IMPORTANT: Selecting multiple values in a single filtering rule matches if one of the values matches (eg: either non-synomous, or frameshift or stopgain).

4. Linkage Based

  1. Case:Pedigree with familial history. SNP-array based linkage analysis resulted in a single region with high LOD score. Sequencing data from one affected indivual
  2. Strategy Select variants within the linkage region
  3. At 'Variant Filter', select the correct sample
  4. Set the following filters:
    1. Filter On Location : 'Match', 'Chromosome', 'Chromosome of linkage region'
    2. Filter On Location : 'Match', 'Position', 'Bigger than', 'linkage region start coordinate'
    3. Filter On Location : 'Match', 'Position', 'Smaller than', 'linkage region end coordinate'
  5. Select Filters with regard to function (eg RefSeq, snpEff, CADD, ...)
  6. Select Annotations
  7. Execute Query

This filtering method allows to select variants specific to a genomic region. If additional samples from the linkage study are available, results can be refined using the above described family based filters.
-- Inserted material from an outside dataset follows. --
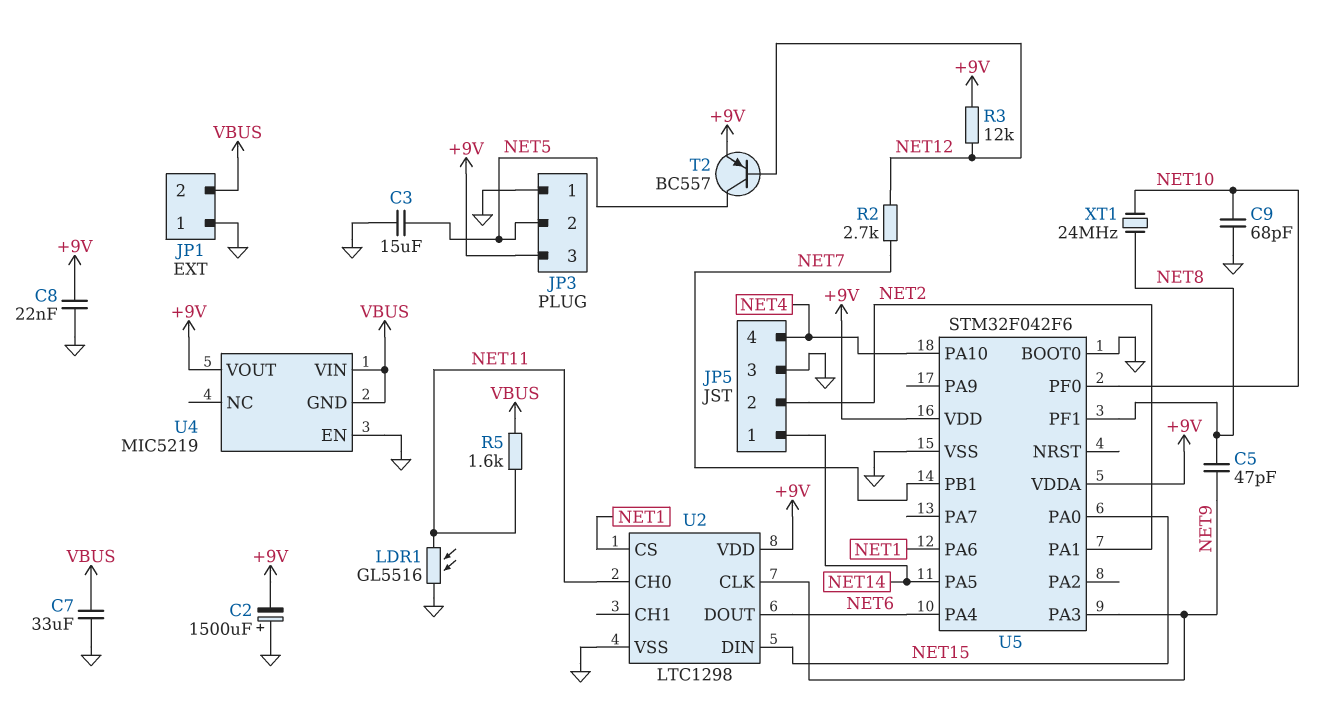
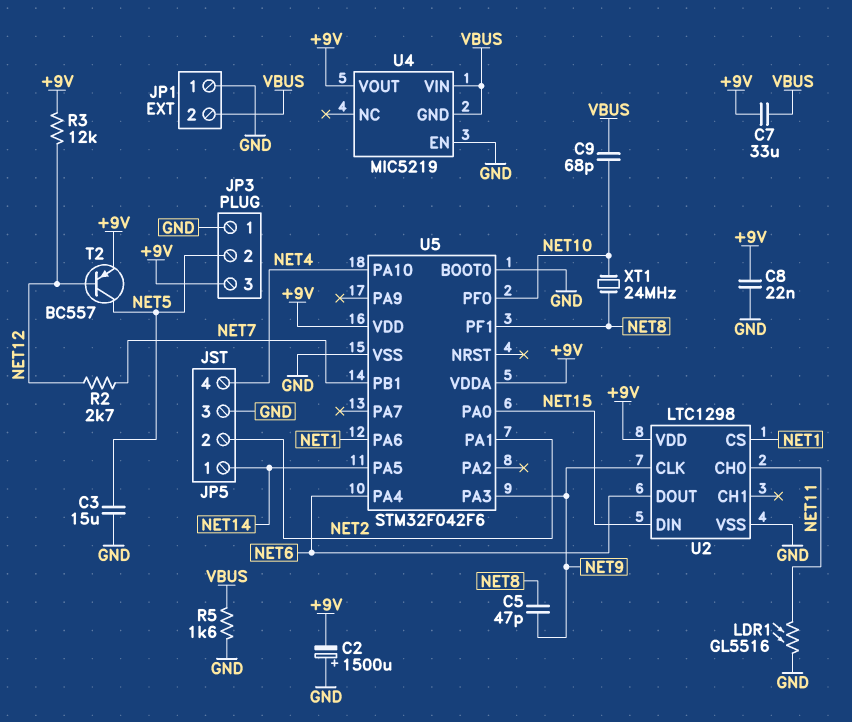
C7: 33uF (GND, VBUS) -> 33uF (+9V, VBUS)
C9: 68pF (GND, NET10) -> 68pF (NET10, VBUS)
R5: 1.6k (NET11, VBUS) -> 1.6k (GND, VBUS)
5. Complex pedigree or Case/Control study

Complex Pedigree

  1. Case:Large Cohort or family screened. Expected inheritance : complex or incomplete penetrance.
  2. Strategy Select variants with minimal occurence ratio in cases, and maximal occurence ratio in controls
  3. Order your affected in unaffected samples into two seperate projects from the sample management page. In this case:
    1. Project Complex_Pedigree_Affected : Individuals 12, 14, 37, 1, 34 and 38
    2. Project Complex_Pedigree_Unaffected : All other available individuals
  4. At 'Variant Filter', select an affected sample (eg. Indv0001)
  5. Set the following filters:
    1. Filter On Occurence : 'Match', 'Relative Occurence By Project', 'Cases_Project', 'Bigger Than', '0.83'. This allows one false-negative amongst the 6 affected samples.
    2. Filter On Occurence : 'Match', 'Relative Occurence By Prroject', 'Control_Project', 'Smaller Than' '0.1'. This allows healthy family members to carry the mutation. Adjust this value to reflect the degree of penetrance.
  6. Select Filters with regard to function (eg RefSeq, snpEff, CADD, ...)
  7. At 'Filter Logic', further refine the filtering scheme if necessary. As shown in the example below, you might want to bypass quality filters, if a mutation is known in ClinVar to be pahogenic. As an example, the scheme now returns all high quality variants highly represented in affected family members and rare among the healthy siblings. In addition, it will return known pathogenic mutations from ClinVar, and high quality variants with a CADD-score over 40, which are also very likely to be pathogenic, regardless of frequencies in the pedigree.
    Complex Pedigree
  8. Select Annotations
  9. Execute Query

Here we say that 90% of the affected family members should harbour the mutant allele, while at most 10% of unaffected family members may harbour it. Setting the affected-ratio to less than 100% allows for false negative calls, while setting a maximal ratio for unaffected family members allows for incomplete penetrance. This filtering approach is also available using absolute occurence numbers, when the pedigree is too small for frequency measures. In case of large case/control cohorts, a similar approach with adequate frequencies can be applied.